The Accounts lay reasonably bare the financial strategy. Money has been made from the Rangers brand value – a brand value that derives from us the fans as paying customers. Not value that has been generated from prudent business planning and creative new ways of enhancing and exploiting the Rangers brand.
The accounts painted a worrying picture. Not as worrying as some have claimed in that with some income growth and a tight tight lid on costs, Rangers should get through this season and next without the need for new capital injections. By that time we will hopefully be preparing for the return to the top tier. That wouldn't be a bad time to raise new money in my view.
But one consequence of this year's spending excesses and bad decisions has been a steady erosion of that negative goodwill at least in financial terms. In emotional terms it has resulted in an explosion of negative goodwill from the long suffering Rangers support. At the Interim Results the same accounting trickery was supporting a "profit" of £9.3million and earnings per share of 31 pence. By year end this has evaporated down to less than a £1 million and 2.09 pence per share.
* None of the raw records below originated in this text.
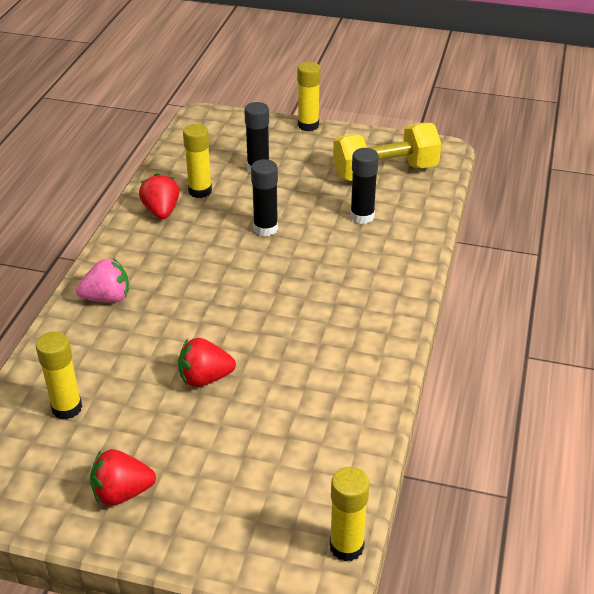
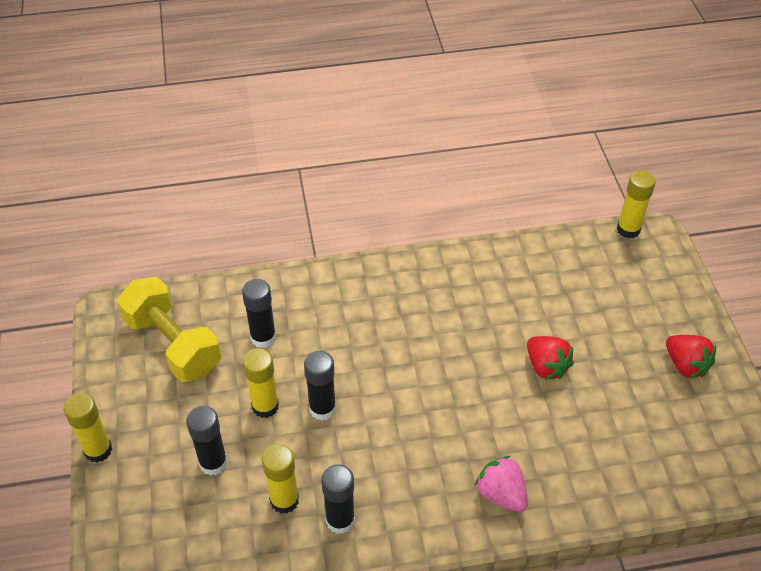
camera: 115 degrees left, 10 degrees up
yellow glue stick [36,332,82,419] -> yellow glue stick moved to [243,348,279,418]
red strawberry [139,173,179,219] -> black glue stick [321,464,355,534]

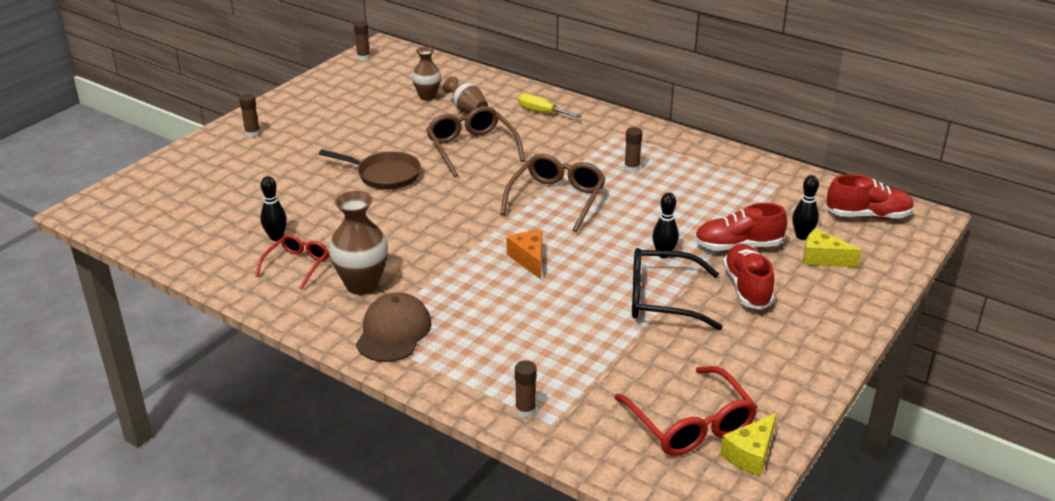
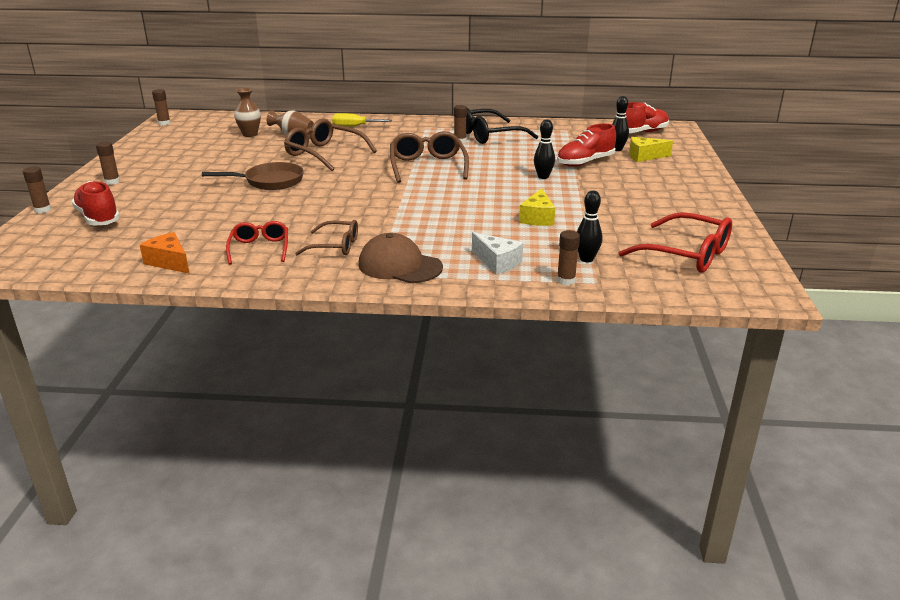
camera: 30 degrees left, 5 degrees down
black bowling pin [260,176,287,241] -> black bowling pin moved to [577,190,602,262]
brown vase [329,191,388,295] -> brown glasses [295,220,358,255]
brown cap [356,292,432,362] -> brown cap turned 45 degrees counterclockwise [358,233,443,283]
orange cheese [507,231,542,279] -> orange cheese moved to [140,232,190,274]
black glasses [632,248,723,330] -> black glasses moved to [466,108,538,144]
yellow cheese [720,413,777,477] -> yellow cheese moved to [519,188,555,226]
red shoe [723,244,774,310] -> red shoe moved to [72,181,120,226]
none -> brown glue stick [23,167,51,213]
none -> white cheese [472,232,523,274]

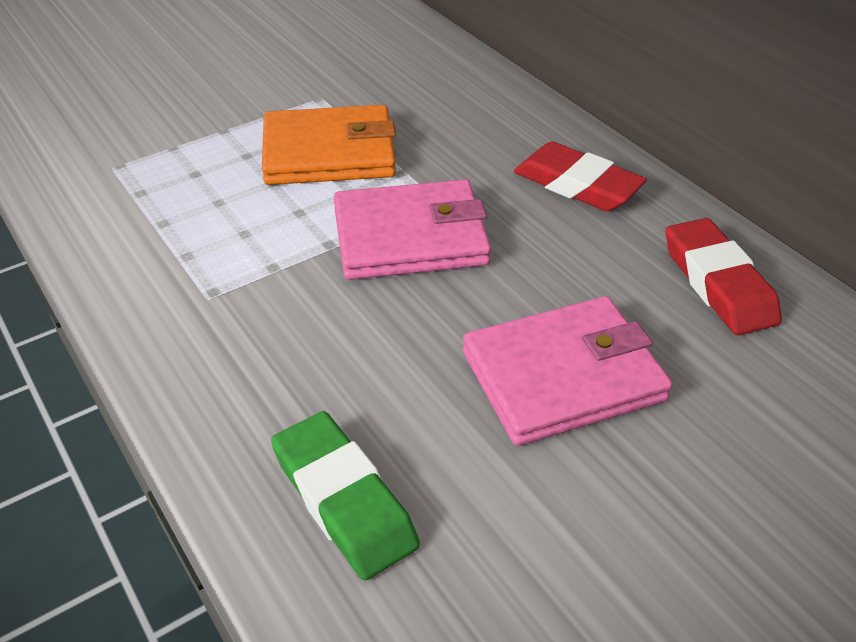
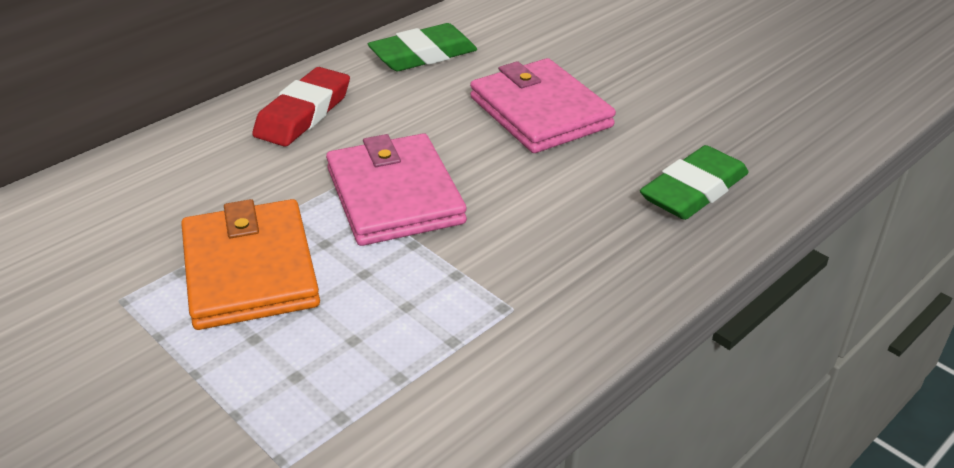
camera: 100 degrees left, 5 degrees down
red eraser [665,218,782,336] -> green eraser [368,23,477,71]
This is serious value extraction in little more than 13 months. Charles Green and friends took risks and were part of saving Rangers in my view. With the hindsight of the accounts it is now evident that the early IPO and the money raised allowed Green's Rangers venture to survive year 1 and move onto year 2 (even if he didn't). But they have been extremely well – overly perhaps - rewarded for doing so and through what appears to me to be no more than accounting trickery have extracted for themselves a big chunk of the Rangers brand value. The current or any regime will have to work a lot harder – smarter, better, faster - than Green did to reap the same benefits from the value of Rangers.
Disclaimer. Nothing in this article is to be construed in any way as professional investment advice. Make your own bad financial decisions.